By Colin Covert, Star Tribune
Published: February 5, 2016, 5:36am

‘The Lady in the Van” is the story of a codependent London couple who politely loathe each other without actually being a pair. She is Miss Shepherd, a homeless gorgon with delusions of grandeur, and a long-term driveway squatter in several comedic ramshackle vehicles. He is English playwright Alan Bennett, a timid fellow who feels the impulse to strangle his caustic guest every time he offers her aid.

The reality-based comedy hands the roles to the peerless Maggie Smith and Alex Jennings, who make their 15-year run of neighborly aversion into an ongoing border war delivered in classic British understatement.

It’s a good enough story that Bennett has written it as a memoir, a stage play and a radio drama, with Smith in the title role. Her third run as the haughty eccentric is a matter of Olympic marksmanship, hitting the bull’s-eye with each scowl and droll line reading.

The pair meet in a rising London neighborhood in 1973, as the introverted playwright is beginning to climb the city’s creative totem pole.
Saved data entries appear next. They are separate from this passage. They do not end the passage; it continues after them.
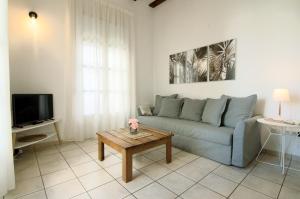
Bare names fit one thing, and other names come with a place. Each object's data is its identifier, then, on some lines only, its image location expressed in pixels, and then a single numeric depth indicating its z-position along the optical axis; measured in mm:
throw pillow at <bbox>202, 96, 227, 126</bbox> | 2568
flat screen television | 2363
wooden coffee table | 1764
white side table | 1927
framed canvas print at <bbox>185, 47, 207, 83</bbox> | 3295
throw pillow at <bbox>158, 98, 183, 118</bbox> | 3314
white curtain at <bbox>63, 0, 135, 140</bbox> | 3053
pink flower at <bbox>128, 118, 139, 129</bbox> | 2201
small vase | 2236
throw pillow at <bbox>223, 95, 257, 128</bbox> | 2407
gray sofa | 2039
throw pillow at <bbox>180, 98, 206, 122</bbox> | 2966
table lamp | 2080
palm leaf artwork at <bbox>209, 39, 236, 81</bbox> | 2873
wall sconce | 2641
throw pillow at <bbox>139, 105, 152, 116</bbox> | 3623
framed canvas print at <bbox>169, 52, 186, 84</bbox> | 3719
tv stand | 2191
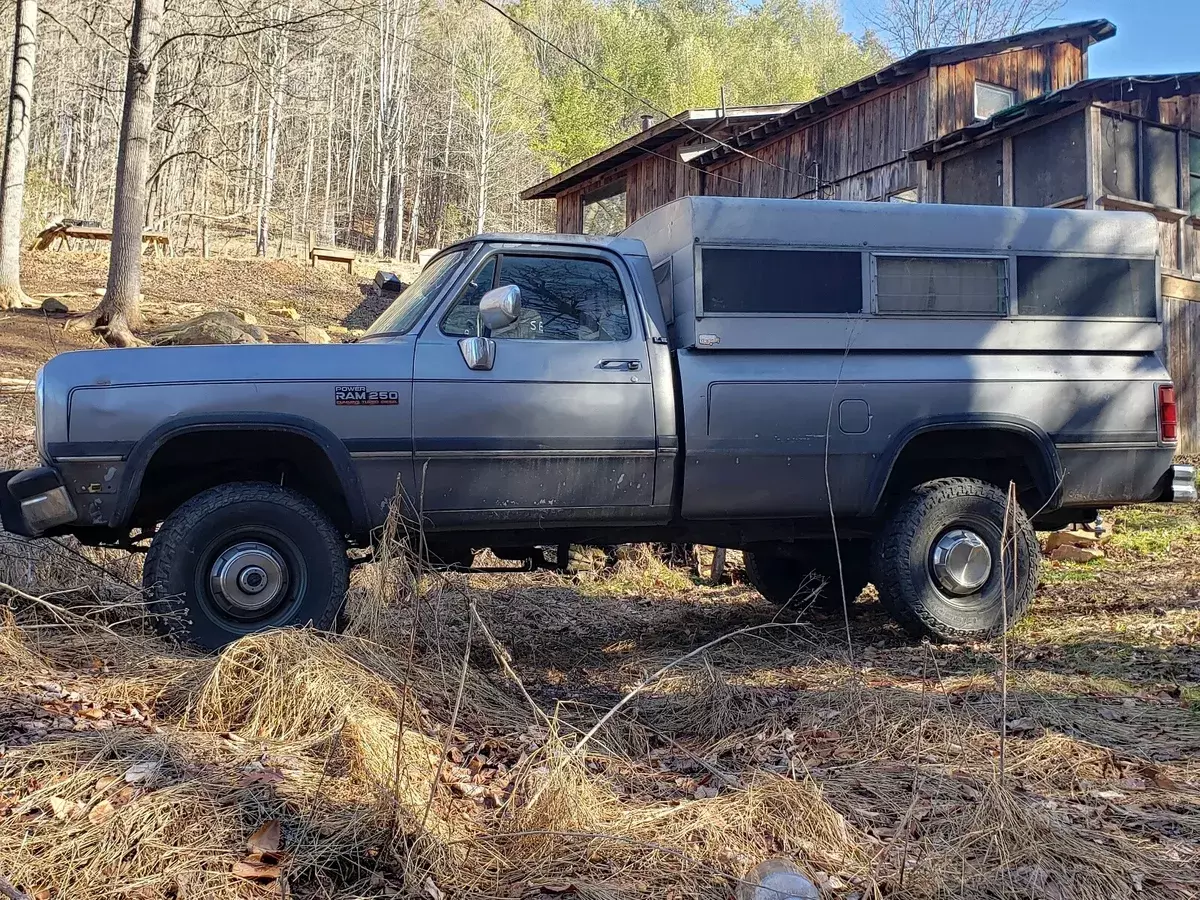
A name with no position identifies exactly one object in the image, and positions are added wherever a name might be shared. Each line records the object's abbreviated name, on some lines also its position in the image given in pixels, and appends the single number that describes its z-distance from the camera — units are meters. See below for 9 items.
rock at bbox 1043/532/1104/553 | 8.24
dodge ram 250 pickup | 4.40
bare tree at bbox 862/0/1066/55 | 30.62
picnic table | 22.38
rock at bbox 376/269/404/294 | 26.53
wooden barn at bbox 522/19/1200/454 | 11.93
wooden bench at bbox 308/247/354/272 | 27.80
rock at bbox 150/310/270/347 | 13.16
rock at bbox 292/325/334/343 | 15.10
He offers the aged neighborhood icon a long-term parking space in front of his house. When she makes it a permanent arrangement, he is too polite to object. He’s also more than a bit lonely and feeling guilt pangs at ignoring his own failing mother’s increasing needs.

The film follows the pair as they develop a frenemies relationship that each one wishes to control. Bennett also wishes he could balance his own imaginary doppelg?ngers, seeing himself divided into the Alan who writes and the Alan who lives. Jennings is enjoyable playing this two-member debate club, dual personas whose closest connection is their mutual interest in the mysteries of Miss Shepherd’s past.

It’s a silly, far from perfect film, but uses Smith, a genuine national treasure and double Oscar winner, far better than those dreadful “Marigold Hotel” movies do. Better to see it than miss it.